A week of walking through the mountains of North Wales. Snowdonia isn't just about Snowdon!

The hills of North Wales would take a lifetime to explore. You’ve heard of Snowdon, but what about the others? How about the Glyderau, the Arans, the Rhinogydd? Snowdonia is a huge area, with miles of trails through valleys that many walkers don’t get to. And until now there hasn’t been a long-distance trail to link them all together.

Launched this year with a new guidebook, the Snowdonia Way aims to change that. It’s a 97 mile route right through the National Park, from Machynlleth in the south, near Cadair Idris, all the way north past Snowdon to finish in Conwy.

The trail stays low-level, aiming for the valleys, forests and passes rather than the peaks, and therefore is accessible for people who love a long walk but want to admire the scenery from below. If you’re a seasoned long-distance walker, think of it as being like the West Highland Way.

There are many highlights of the route, which starts by going through the Dyfi Forest before rounding the great flanks of Cadair Idris and reaching the River Mawddach. From there it heads further north, passing through Coed y Brenin and the wilds of the central Snowdonian moors before dropping down into the Vale of Ffestiniog, where you glimpse the sands of Tremadoc Bay and the Irish Sea.

Beyond the flanks of the Moelwyns you’ll walk the Pass of Aberglaslyn, past Snowdon via Beddgelert, and enjoy a stunning few miles up the Nant Ffrancon, with its two lakes. Heading over the pass into Dolwyddelan, and Llewelyn the Great’s famous castle, you then turn north again to pass Moel Siabod and walk through the awe-inspiring Ogwen Valley. The final stage passes along the northern flanks of the great Carneddau mountains, with the sea on one side and rolling hills on the other.

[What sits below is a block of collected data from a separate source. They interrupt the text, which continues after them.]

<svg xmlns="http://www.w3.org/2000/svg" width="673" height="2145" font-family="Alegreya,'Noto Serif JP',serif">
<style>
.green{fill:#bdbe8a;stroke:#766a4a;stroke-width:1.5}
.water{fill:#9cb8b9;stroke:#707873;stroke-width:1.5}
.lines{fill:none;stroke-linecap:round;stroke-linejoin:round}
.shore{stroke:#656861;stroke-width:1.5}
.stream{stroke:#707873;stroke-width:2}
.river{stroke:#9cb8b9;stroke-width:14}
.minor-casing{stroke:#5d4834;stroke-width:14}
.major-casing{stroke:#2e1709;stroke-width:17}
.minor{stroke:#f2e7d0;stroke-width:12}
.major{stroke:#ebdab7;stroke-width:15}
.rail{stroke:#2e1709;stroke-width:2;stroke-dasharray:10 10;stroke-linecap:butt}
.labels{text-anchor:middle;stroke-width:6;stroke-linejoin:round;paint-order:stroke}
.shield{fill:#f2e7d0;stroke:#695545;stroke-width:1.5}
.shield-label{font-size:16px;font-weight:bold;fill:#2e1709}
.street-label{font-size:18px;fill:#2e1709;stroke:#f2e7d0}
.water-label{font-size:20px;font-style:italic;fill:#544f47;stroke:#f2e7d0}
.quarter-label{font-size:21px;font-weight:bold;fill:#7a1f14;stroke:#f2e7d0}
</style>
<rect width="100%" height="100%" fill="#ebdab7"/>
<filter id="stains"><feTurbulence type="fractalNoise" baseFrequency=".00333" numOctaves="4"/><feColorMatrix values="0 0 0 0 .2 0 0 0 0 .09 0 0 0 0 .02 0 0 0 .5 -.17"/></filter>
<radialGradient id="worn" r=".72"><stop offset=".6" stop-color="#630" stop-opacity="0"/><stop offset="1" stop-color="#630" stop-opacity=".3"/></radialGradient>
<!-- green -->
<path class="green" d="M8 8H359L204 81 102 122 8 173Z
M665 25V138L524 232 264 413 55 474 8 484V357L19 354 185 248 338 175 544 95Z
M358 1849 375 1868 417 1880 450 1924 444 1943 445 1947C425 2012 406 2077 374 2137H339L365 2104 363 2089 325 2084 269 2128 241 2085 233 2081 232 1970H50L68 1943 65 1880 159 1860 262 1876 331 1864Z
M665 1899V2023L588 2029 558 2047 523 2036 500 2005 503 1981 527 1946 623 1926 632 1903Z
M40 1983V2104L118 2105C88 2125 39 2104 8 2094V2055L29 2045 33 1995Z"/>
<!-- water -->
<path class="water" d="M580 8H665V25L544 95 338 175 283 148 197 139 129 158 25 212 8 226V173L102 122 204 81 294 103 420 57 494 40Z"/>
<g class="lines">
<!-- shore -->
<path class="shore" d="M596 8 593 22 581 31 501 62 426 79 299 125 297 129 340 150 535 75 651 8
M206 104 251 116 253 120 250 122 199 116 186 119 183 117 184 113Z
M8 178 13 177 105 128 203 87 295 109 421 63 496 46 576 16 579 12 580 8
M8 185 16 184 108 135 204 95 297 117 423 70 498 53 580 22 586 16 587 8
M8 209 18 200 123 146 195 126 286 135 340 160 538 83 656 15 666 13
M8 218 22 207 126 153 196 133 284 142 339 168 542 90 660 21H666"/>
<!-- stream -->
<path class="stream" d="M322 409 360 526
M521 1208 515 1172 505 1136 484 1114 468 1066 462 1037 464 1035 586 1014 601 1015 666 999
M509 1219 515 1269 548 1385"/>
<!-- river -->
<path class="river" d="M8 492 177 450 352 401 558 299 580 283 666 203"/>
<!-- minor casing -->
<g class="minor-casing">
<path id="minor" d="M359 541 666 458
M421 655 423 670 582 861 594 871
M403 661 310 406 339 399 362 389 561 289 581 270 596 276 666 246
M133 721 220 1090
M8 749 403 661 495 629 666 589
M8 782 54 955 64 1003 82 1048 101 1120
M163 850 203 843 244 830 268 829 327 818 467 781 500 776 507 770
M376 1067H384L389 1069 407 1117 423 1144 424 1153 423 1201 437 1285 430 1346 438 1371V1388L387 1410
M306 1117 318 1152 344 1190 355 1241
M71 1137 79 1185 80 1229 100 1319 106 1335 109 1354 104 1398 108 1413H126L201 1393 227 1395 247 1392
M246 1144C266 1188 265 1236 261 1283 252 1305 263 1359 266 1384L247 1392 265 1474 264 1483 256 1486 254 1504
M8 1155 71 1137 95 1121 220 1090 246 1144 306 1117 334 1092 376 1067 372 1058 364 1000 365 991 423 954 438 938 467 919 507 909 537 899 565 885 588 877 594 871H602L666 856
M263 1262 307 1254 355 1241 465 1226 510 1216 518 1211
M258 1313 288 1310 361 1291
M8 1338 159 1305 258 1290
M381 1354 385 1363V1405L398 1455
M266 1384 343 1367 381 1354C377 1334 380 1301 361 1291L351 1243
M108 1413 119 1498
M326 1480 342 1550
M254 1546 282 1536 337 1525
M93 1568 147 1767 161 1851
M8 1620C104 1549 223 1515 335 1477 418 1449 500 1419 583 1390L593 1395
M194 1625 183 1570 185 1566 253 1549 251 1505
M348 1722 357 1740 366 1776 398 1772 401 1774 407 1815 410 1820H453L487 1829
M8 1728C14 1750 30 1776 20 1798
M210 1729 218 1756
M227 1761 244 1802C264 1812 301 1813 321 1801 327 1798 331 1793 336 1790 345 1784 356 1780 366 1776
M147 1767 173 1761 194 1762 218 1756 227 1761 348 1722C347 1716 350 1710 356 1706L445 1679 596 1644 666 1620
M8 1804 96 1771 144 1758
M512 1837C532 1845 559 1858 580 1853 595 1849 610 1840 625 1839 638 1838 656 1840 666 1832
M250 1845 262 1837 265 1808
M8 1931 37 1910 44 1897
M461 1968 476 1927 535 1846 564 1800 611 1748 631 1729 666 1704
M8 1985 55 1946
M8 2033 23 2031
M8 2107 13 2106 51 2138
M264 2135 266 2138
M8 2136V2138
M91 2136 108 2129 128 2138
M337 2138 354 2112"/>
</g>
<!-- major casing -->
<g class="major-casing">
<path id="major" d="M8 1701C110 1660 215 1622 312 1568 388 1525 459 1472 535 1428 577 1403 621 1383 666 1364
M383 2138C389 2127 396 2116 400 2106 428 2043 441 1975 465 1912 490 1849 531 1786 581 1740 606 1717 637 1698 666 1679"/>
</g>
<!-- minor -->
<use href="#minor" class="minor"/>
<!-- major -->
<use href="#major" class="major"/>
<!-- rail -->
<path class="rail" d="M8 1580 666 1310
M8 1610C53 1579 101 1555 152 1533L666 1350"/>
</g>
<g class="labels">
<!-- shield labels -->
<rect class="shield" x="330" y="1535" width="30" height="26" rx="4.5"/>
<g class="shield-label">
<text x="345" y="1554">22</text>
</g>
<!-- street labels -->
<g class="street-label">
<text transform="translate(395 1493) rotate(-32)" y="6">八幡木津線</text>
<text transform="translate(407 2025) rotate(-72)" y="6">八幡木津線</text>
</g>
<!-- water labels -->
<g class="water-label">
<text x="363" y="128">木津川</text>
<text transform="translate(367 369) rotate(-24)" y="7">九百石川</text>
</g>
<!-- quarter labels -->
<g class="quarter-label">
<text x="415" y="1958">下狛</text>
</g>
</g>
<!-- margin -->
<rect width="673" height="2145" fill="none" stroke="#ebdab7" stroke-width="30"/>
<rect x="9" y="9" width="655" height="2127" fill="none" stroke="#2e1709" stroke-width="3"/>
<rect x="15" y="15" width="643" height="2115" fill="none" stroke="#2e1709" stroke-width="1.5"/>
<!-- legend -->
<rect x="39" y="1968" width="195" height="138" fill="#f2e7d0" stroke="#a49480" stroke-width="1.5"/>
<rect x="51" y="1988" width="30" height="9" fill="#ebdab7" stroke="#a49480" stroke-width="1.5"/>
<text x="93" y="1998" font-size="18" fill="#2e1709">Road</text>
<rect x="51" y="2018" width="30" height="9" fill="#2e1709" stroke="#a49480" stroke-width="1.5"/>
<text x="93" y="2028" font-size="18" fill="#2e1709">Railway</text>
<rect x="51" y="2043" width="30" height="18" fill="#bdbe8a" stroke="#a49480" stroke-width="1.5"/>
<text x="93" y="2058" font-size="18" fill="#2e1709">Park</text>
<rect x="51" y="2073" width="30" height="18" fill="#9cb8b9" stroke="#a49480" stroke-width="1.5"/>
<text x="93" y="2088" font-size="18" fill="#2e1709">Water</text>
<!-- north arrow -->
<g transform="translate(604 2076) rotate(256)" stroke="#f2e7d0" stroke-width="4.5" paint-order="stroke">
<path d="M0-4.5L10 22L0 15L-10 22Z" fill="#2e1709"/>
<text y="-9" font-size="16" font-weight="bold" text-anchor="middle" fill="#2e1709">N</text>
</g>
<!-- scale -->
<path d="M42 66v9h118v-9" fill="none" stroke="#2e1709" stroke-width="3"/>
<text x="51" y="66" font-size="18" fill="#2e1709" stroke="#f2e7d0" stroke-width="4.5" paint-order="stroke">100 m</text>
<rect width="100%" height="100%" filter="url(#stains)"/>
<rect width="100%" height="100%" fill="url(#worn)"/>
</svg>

Exploring the Snowdonia Way on a guided walking weekend

The attraction of the route is not just the epic scenery but the stories and history that go with it. Welsh hills are soaked in myths and legends, from the bottomless pools of Cadair Idris to King Arthur’s final battle on Snowdon. There is also history in the landscape, with evidence of slate mining still dotting the landscape, and the old narrow-gauge railways weaving their way through the crags.

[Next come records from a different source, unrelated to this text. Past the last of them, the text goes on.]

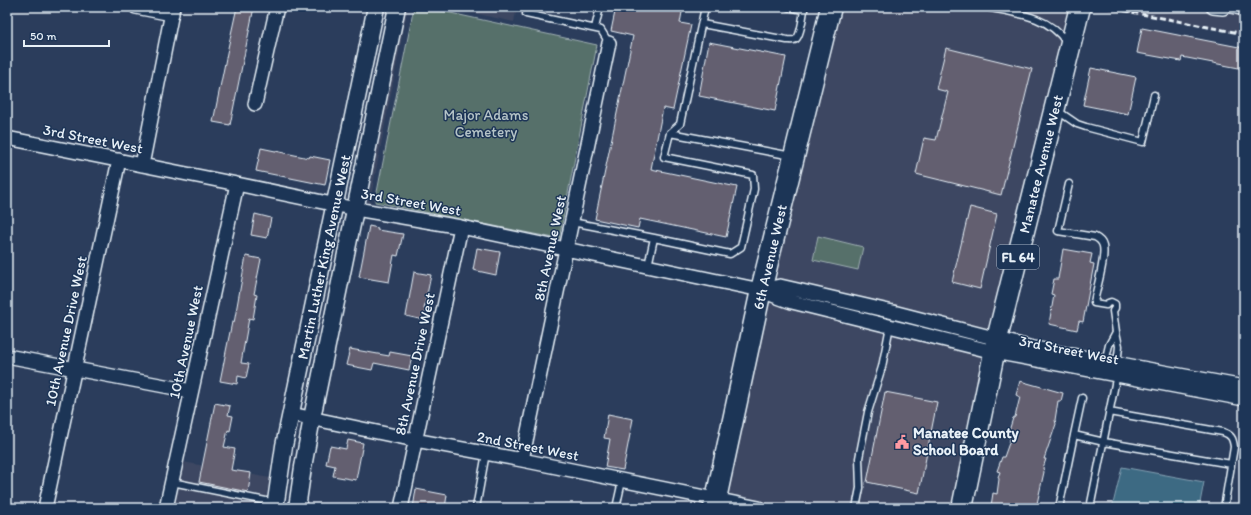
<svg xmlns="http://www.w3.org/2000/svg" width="1251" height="515" font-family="Itim,sans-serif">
	<rect width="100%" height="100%" fill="#2b3d5c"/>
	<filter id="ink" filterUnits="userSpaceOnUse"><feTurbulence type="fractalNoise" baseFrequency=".025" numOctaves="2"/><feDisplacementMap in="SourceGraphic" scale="8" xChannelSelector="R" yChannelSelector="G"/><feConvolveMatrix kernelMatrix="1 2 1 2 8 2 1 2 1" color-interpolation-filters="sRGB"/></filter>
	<g filter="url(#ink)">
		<!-- built -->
		<path fill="#3c4762" d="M405,7H408L370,201L372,206L367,205L391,72Z
			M446,7H517L514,22Z
			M837,7H1073L992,332L770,282Z
			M1094,7H1244V35L1175,22Z
			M766,299L775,303L790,308L987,356L955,508H789L724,495Z
			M183,462L270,478L264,508H173Z"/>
		<!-- green -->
		<path fill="#566f6b" stroke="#9fb0b2" d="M414,7H423L597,45L559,239L375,202Z
			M818,236L863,247L858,270L813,260Z"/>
		<!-- water -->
		<path fill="#3e6a83" stroke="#82a0b2" d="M1122,467L1204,482L1199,508H1112Z"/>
		<!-- building -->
		<path fill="#645f70" stroke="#e8f1f8" d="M237,7H254L230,125L213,122L228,48Z
			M616,7H683L680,23L691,25L673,110L663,108L651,169L737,187L726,237L640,219L638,228L595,219L633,36L611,31Z
			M1142,28L1244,48V69L1182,57L1181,61L1137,53Z
			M709,42L786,57L775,111L699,96Z
			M946,48L1032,69L1001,195L916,174L924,138L936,140L948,92L936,89Z
			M1091,68L1136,77L1128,114L1083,105Z
			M261,148L309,158L310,156L330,160L325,185L256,171Z
			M970,207L997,214L980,289L952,282Z
			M255,214L271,218L267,238L251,235Z
			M369,226L378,228L377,230L403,234L398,256L394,255L389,282L359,277Z
			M477,248L500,252L496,275L473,270Z
			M1063,249L1092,254L1090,263L1094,264L1083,322L1079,321L1077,330L1049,324L1054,295L1051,294L1054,279H1058Z
			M246,256L261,259L254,294L257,295L253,319L249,318L241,363L249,364L246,378L238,376L237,384L220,381L232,322L234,323Z
			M414,272L431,275L424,309H426L424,320L406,316Z
			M350,349L389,356L390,352L412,356L409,370L374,363L372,370L346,365Z
			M1020,381L1063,393L1061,401H1058L1055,420L1056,424L1044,459H1046L1043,468L1044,472L1036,508H1000L991,506L993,493L997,494L999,479L998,477L1000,472L997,471L1002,457H1004L1009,443L1011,433L1009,431L1013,418L1015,417L1020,397L1016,395Z
			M885,392L937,402L919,493L867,482Z
			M215,403L230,406L228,415L233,416L230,431L228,430L224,447L235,449L231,470L251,473L248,492L199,482Z
			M608,414L633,419L623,470L605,467L610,439L604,438Z
			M348,440L363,443L356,480L333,476L335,466L326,464L330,446L346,449Z
			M416,489L447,495L445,508H413Z"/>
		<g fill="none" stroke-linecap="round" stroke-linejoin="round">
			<defs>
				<path id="service" d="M528,7L526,14L601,30L609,43
					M788,7L804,10V7
					M986,7C1015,13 1048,15 1066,42
					M1223,8L1244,12
					M702,24L787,40C790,40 794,41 796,39C801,35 803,16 804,10
					M595,28L600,7
					M1058,111L1077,124L1086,127L1143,142L1154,95
					M670,133L680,124L705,7
					M1069,184L1058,231L1095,237C1099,239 1102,242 1103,246C1106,259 1096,289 1094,303L1106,305
					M572,222L654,238
					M648,266L654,238L730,254L741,247L754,189L753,175L664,157L670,133L792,156
					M1106,305L1108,303L1111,302L1115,304V308L1113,311L1116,332
					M1105,362L1109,345L1116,332L1119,346L1117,365
					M1109,412L1223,432C1231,435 1233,438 1234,447L1224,508
					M1074,435L1082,398
					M172,482L276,503
					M476,508L486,453
					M616,508L622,481
					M856,508L860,488L859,458L868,412L882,367L890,326
					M1059,508L1074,435L1104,442L1231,464
					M1090,508L1117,374"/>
				<path id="minor" d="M136,7L172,14
					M1213,7L1223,8
					M255,104L277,7
					M7,138L237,184L356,209L461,227L751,288C765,291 778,298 792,302L994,352L1244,399
					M142,165L173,7
					M761,290L780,286L893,312L1029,347L1244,387
					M7,356L191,391
					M291,414L415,440L522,460L759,508
					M522,460L609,43
					M45,508L119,160
					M166,508L237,184
					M401,508L461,227"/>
				<path id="tertiary" d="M275,508L284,446L376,7
					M297,508L303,467L312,418L397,7"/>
				<path id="primary" d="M714,508L761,290L831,7
					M962,508L997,339L1080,7"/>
			</defs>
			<!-- service casing -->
			<use href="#service" stroke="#e8f1f8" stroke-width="9"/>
			<!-- minor casing -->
			<use href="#minor" stroke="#e8f1f8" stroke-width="16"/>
			<!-- tertiary casing -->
			<use href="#tertiary" stroke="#e8f1f8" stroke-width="19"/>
			<!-- primary casing -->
			<use href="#primary" stroke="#e8f1f8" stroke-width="23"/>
			<!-- service -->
			<use href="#service" stroke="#1d3557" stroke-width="6"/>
			<!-- minor -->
			<use href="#minor" stroke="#1d3557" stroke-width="13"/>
			<!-- tertiary -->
			<use href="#tertiary" stroke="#1d3557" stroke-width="16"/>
			<!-- primary -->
			<use href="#primary" stroke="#1d3557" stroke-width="20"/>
			<!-- rail -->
			<path stroke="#e8f1f8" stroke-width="3" stroke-dasharray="6 3" stroke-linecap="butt" d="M1106,7L1244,34"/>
		</g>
	</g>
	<!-- icons -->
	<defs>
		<symbol id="civic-bare" viewBox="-9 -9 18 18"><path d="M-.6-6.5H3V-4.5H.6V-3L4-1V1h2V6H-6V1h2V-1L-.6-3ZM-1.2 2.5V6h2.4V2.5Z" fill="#ff9aa2" stroke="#1d3557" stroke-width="2.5" paint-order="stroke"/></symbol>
	</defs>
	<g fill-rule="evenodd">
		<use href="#civic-bare" x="892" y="432" width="20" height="20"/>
	</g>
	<g text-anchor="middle" stroke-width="3" stroke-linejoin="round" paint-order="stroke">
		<!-- shield labels -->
		<rect fill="#1d3557" stroke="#abb9c8" stroke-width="1" x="997" y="245" width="42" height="24" rx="3"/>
		<g font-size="14" font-weight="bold" fill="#e8f1f8">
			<text x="1018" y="262">FL 64</text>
		</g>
		<!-- park labels -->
		<g font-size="15" fill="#b5c4c7" stroke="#1d3557">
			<text x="486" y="120">Major Adams<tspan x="486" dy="17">Cemetery</tspan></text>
		</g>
		<!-- street labels -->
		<g font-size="15" fill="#e8f1f8" stroke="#1d3557">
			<text transform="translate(93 139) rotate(11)" y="5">3rd Street West</text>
			<text transform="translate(1041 164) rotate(-76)" y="5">Manatee Avenue West</text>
			<text transform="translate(411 202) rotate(10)" y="5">3rd Street West</text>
			<text transform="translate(550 248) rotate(-78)" y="5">8th Avenue West</text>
			<text transform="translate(324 257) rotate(-78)" y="5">Martin Luther King Avenue West</text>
			<text transform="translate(770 257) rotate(-77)" y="5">6th Avenue West</text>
			<text transform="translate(66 331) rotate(-78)" y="5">10th Avenue Drive West</text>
			<text transform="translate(186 342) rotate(-78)" y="5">10th Avenue West</text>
			<text transform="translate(1069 350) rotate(11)" y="5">3rd Street West</text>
			<text transform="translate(415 364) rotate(-78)" y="5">8th Avenue Drive West</text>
			<text transform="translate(528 446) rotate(11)" y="5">2nd Street West</text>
		</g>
		<!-- poi labels -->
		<g font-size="15" font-weight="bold" fill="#e8f1f8" stroke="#1d3557" text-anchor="start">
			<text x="913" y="438">Manatee County<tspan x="913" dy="17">School Board</tspan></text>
		</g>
	</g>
	<!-- margin -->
	<rect width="1251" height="515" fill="none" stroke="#1d3557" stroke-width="24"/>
	<rect x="12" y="12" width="1227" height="491" fill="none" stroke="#e8f1f8" stroke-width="1.5" filter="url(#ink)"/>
	<!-- scale -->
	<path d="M24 40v6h85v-6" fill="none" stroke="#e8f1f8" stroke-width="2"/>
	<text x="30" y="40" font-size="12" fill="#e8f1f8" stroke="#1d3557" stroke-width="3" paint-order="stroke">50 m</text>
</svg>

The route takes from 6 to 8 days to walk, and at the end of every stage there’s a town or village, perfect for those who also want to enjoy great accommodation. Large Outdoors will be running a fully guided and supported Snowdonia Way in September 2017 – and alongside the walking we’ll show you our favourite pubs and cafes on the route – an important part of Welsh hospitality!